Just two days (as of publication date) remain to save a critical North Cork-based air ambulance service as a lack of funding will force the project to cease.
The Irish Community Rapid Response (ICRR) Air Ambulance needs €400,000 to stay flying and while charity drive had been put in place, only €30,000 had been raised at the time writing, which means the service will stop saving lives on Friday if the shortfall is not met.
ICRR Operations Manager Ruth Bruton said that the Government could be the solution to keep the helicopter flying.
She said: “We planned for 350 missions in our first 12 months based on mission figure from the State funded Air Corps Emergency Aeromedical Service (EAS) in 2018, which saw them carry out 310 missions.
“In a little over 5 months, we have flown over 270 missions which raises our estimates to 600 possible lifesaving missions per year. With our increased demand, we need support now more than ever.”
The group said that the Aer Corps service, operating from Athlone, receives State funding of approximately €2.6million per year.
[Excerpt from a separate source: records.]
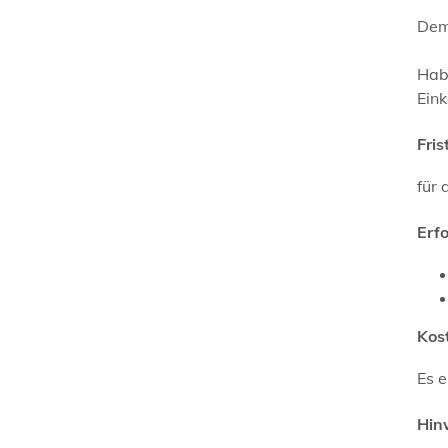
Dem
Habe
Ein
Fris
für 
Erf
Kos
Es e
Hin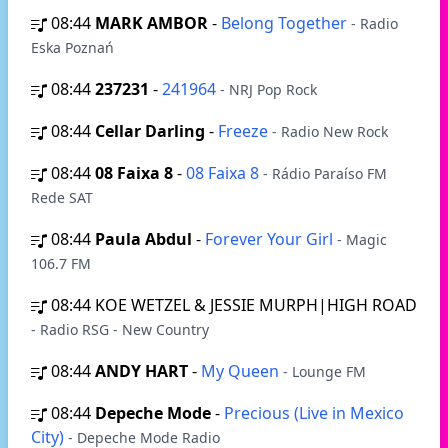
08:44
MARK AMBOR
-
Belong Together
- Radio
Eska Poznań
08:44
237231
-
241964
- NRJ Pop Rock
08:44
Cellar Darling
-
Freeze
- Radio New Rock
08:44
08 Faixa 8
-
08 Faixa 8
- Rádio Paraíso FM
Rede SAT
08:44
Paula Abdul
-
Forever Your Girl
- Magic
106.7 FM
08:44
KOE WETZEL & JESSIE MURPH|HIGH ROAD
- Radio RSG - New Country
08:44
ANDY HART
-
My Queen
- Lounge FM
08:44
Depeche Mode
-
Precious (Live in Mexico
City)
- Depeche Mode Radio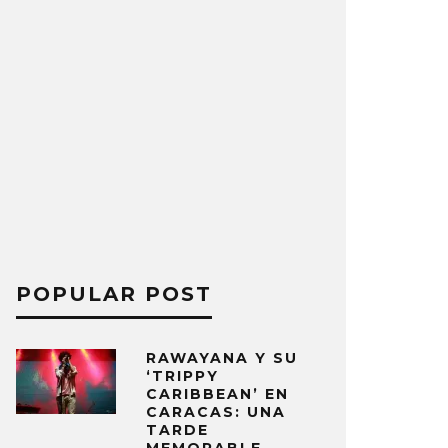
POPULAR POST
RAWAYANA Y SU
‘TRIPPY
CARIBBEAN’ EN
CARACAS: UNA
TARDE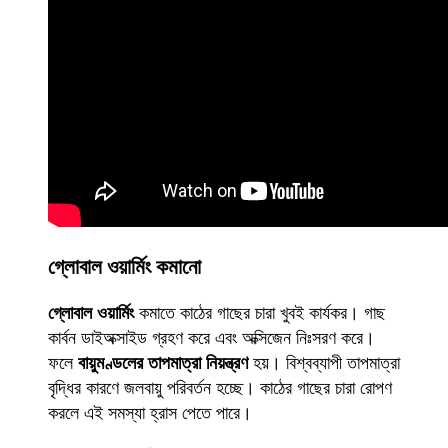
গ্লোবাল ওয়ার্মিং কমানো
গ্লোবাল ওয়ার্মিং
কমাতে কাঠের গাছের চারা খুবই কার্যকর। গাছ
কার্বন ডাইঅক্সাইড গ্রহণ করে এবং অক্সিজেন নিঃসরণ করে।
ফলে
বায়ুমণ্ডলের তাপমাত্রা নিয়ন্ত্রণ
হয়। বিশ্বব্যাপী তাপমাত্রা
বৃদ্ধির কারণে জলবায়ু পরিবর্তন হচ্ছে। কাঠের গাছের চারা রোপণ
করলে এই সমস্যা হ্রাস পেতে পারে।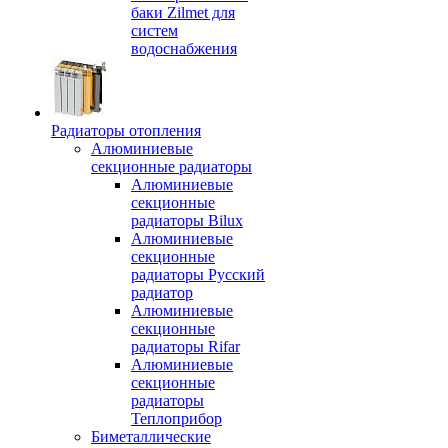
баки Zilmet для
систем
водоснабжения
Радиаторы отопления
Алюминиевые
секционные радиаторы
Алюминиевые
секционные
радиаторы Bilux
Алюминиевые
секционные
радиаторы Русский
радиатор
Алюминиевые
секционные
радиаторы Rifar
Алюминиевые
секционные
радиаторы
Теплоприбор
Биметаллические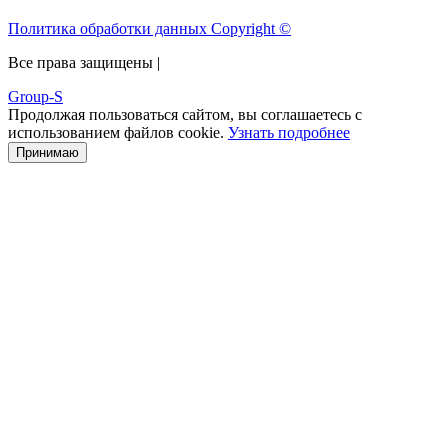
Политика обработки данных Copyright ©
Все права защищены |
Group-S
Продолжая пользоваться сайтом, вы соглашаетесь с
использованием файлов cookie.
Узнать подробнее
Принимаю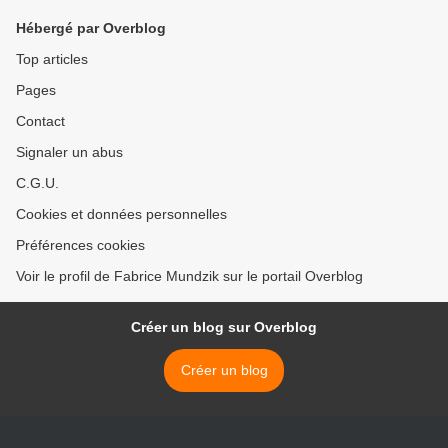
Hébergé par Overblog
Top articles
Pages
Contact
Signaler un abus
C.G.U.
Cookies et données personnelles
Préférences cookies
Voir le profil de Fabrice Mundzik sur le portail Overblog
Créer un blog sur Overblog
Créer un blog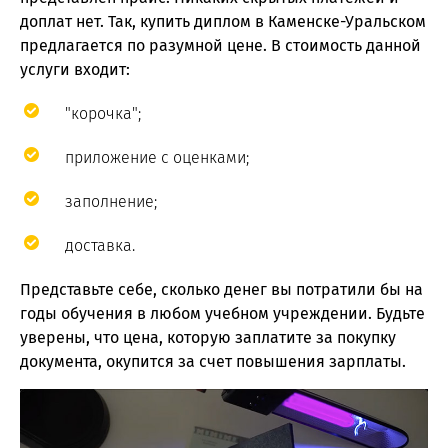
доплат нет. Так, купить диплом в Каменске-Уральском
предлагается по разумной цене. В стоимость данной
услуги входит:
"корочка";
приложение с оценками;
заполнение;
доставка.
Представьте себе, сколько денег вы потратили бы на
годы обучения в любом учебном учреждении. Будьте
уверены, что цена, которую заплатите за покупку
документа, окупится за счет повышения зарплаты.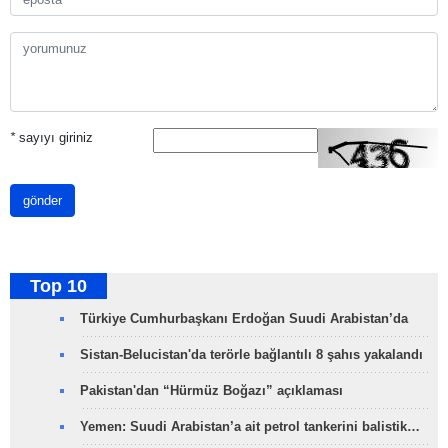
*
sayıyı giriniz
gönder
Top 10
Türkiye Cumhurbaşkanı Erdoğan Suudi Arabistan’da
Sistan-Belucistan'da terörle bağlantılı 8 şahıs yakalandı
Pakistan'dan “Hürmüz Boğazı” açıklaması
Yemen: Suudi Arabistan’a ait petrol tankerini balistik…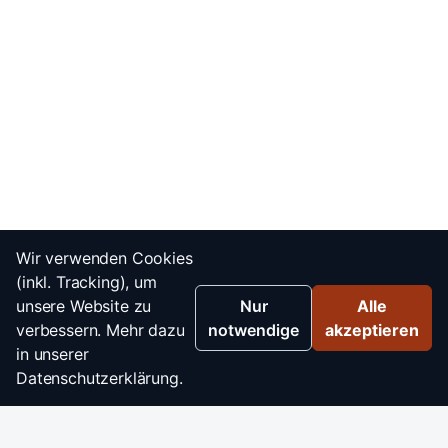
Wir verwenden Cookies
(inkl. Tracking), um
unsere Website zu
Nur
Alle
verbessern. Mehr dazu
notwendige
akzeptieren
in unserer
Datenschutzerklärung.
The ICRR believes that the current programme for Government, it is noted of the necessity for an Air Ambulance for the South of the country.
Mr Bruton added: “The ICRR Air Ambulance is provided free to the State and is tasked as part of a national framework for emergency medical response. Currently, this is solely funded through charitable donations and in 2020, ICRR will have to pay the State VAT to the tune of hundreds of thousands of Euro for this free service.
“The ICRR Air Ambulance has had phenomenal support from the public to date, which we are very grateful for, but we need even more support from the public to keep this service live. Please donate now at www.icrr.ie or through the special Go Fund Me page, ‘Keep the ICRR Air Ambulance Flying’”.